10/02/2012 08:53 EDT | Updated 12/01/2012 05:12 EST

After Three Strikes, Rob Anders Should Be Out

For Rob Anders, who on Monday told an iPolitics reporter that Thomas Mulcair was in some way responsible for hastening Jack Layton's death, controversy is nothing new. He was once removed from a veteran's affairs committee for frequently falling asleep and showing disrespect for our veterans and was the sole member to speak out against Nelson Mandela's honorary Canadian citizenship.


In Canada, five non-citizen individuals have been honoured with an honorary Canadian citizenship and three have been Nobel Peace Prize laureates.

The first to be honored was former Swedish diplomat and Holocaust hero, Raoul Wallenberg in 1985 followed by former South African President, Nelson Mandela in 2001.

Since then, Tenzin Gvatso, the 14th Dalai Lama, Aung San Suu Kyi, the once Prime Minister-elect of Burma and His Highness, the Aga Khan, the 49th Imam of the Shia Ismaili Muslims have been honored with Canada's highest honor to a non citizen.

In the years Canada honoured these distinguished citizens, the act was accepted by the House of Commons unanimously except in 2001. This was the year Nelson Mandela was honoured by Parliament on his rare state visit to Canada. The act was accepted by the then five recognized political parties in the House of Commons yet failed to get an unanimous support.

This was because of one certain parliamentarian, Rob Anders, who became the sole member to vote against the act calling Mandela a "criminal and a communist." This was not only an embarrassment to his political party and his then party leader, Preston Manning but was a black eye for Canada and its reputation.

Earlier today, in a published article in iPolitics, Anders commented about the life of the late NDP Leader, Jack Layton and his illness that intimately took his life.

He remarked how: "I actually think one of the great stories that was missed by journalists was that Mr. Mulcair, with his arm twisted behind the scenes, helped to hasten Jack Layton's death." He further stated:

It was very clear to me watching the two of those gentlemen in the front benches, that Jack Layton was ill and that Mr. Mulcair was making it quite obvious that if Jack wasn't well enough to fight the campaign and fight the election that he should step aside, and that because of that, Mr. Layton put his life at risk to go into the national election, and fight it, and did obviously an amazing job considering his state of health, and that he did that partly because of the arm-twisting behind the scenes by Mulcair and then subsequently died.

The Prime Minister reacted on twitter via his Director of Communications by remarking how "Mr. Anders' comments regarding Jack Layton in no way represent the views of Prime Minister Harper or the Government."

For Rob Anders -- controversy is nothing new.
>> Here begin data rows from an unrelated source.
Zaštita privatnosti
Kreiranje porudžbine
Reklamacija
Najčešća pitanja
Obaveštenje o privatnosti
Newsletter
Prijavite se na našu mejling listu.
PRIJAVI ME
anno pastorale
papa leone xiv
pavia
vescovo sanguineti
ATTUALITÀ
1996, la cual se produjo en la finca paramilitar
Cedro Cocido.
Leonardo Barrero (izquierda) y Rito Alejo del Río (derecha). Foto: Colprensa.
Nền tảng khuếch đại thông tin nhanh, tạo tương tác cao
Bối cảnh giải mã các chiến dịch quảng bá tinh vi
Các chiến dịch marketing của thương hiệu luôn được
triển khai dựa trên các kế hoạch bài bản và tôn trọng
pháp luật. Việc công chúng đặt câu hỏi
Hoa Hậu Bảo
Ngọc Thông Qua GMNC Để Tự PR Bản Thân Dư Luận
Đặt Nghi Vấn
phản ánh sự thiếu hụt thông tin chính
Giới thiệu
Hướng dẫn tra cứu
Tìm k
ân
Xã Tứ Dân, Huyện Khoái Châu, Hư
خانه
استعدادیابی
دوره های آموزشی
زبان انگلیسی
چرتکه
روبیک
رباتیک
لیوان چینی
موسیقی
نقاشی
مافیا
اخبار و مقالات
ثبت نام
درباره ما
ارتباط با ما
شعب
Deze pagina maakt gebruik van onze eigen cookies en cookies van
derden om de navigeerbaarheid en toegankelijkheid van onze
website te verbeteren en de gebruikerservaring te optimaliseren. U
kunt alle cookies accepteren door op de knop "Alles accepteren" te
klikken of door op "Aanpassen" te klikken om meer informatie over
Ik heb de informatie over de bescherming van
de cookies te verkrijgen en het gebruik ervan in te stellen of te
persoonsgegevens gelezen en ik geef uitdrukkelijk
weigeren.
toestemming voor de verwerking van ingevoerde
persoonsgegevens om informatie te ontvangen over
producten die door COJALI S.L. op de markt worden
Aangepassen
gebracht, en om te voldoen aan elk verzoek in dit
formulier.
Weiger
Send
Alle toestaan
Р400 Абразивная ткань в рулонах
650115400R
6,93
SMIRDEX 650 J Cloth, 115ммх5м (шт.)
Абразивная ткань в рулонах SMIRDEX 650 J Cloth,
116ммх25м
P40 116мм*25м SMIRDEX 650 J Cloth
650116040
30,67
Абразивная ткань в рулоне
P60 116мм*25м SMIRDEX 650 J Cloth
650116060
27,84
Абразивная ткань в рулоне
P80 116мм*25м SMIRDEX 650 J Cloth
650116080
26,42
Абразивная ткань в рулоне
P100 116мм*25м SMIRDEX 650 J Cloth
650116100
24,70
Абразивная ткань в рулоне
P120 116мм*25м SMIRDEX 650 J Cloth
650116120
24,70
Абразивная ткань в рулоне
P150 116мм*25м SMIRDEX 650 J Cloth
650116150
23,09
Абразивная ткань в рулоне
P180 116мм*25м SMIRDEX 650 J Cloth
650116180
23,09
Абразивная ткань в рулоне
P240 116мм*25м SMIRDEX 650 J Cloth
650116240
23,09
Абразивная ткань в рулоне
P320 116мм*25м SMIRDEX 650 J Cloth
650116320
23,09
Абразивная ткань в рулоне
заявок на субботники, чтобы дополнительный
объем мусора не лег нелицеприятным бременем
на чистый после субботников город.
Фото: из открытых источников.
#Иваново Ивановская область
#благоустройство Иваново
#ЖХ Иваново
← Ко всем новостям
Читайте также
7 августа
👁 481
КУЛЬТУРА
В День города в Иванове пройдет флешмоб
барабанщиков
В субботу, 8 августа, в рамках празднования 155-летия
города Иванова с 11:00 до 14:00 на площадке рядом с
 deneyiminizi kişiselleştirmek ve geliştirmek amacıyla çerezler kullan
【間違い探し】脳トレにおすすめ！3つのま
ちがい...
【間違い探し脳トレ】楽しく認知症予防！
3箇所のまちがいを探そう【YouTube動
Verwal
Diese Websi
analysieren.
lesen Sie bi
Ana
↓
He was once removed from a veteran's affairs committee for frequently falling asleep and showing disrespect for our veterans.

On Monday, it was Nova Scotia NDP MP who spoke eloquently about Rob Anders and how the Prime Minister should act instead of sending a mere Twitter statement condemning a hurtful statement from a person who holds such a distinguished public position.

He commented in part how "If I was Mr. Harper, he would be gone, out of the Conservative Party in a heartbeat. That kind of attitude, that kind of comment, that's insane. That is a disgrace to not only Mr. Mulcair but to the legacy of Mr. Layton. Think about how Olivia Chow must feel. That is just absolutely cold-hearted ......he should be removed from Parliament altogether."

Even though I believe the electors are ultimately responsible in making judgment to their local MPs, I believe the Prime Minister should act and remove him from the Conservative Party of Canada immediately. While the moderates in our political parties excite, unite and inspire us, the extremists worry and disturb us passionately as much.

Rob Anders is not just an embarrassment to his political party but to Canada and the public service as a whole. Extremism and stupidity should have no place in our Canadian public discourse.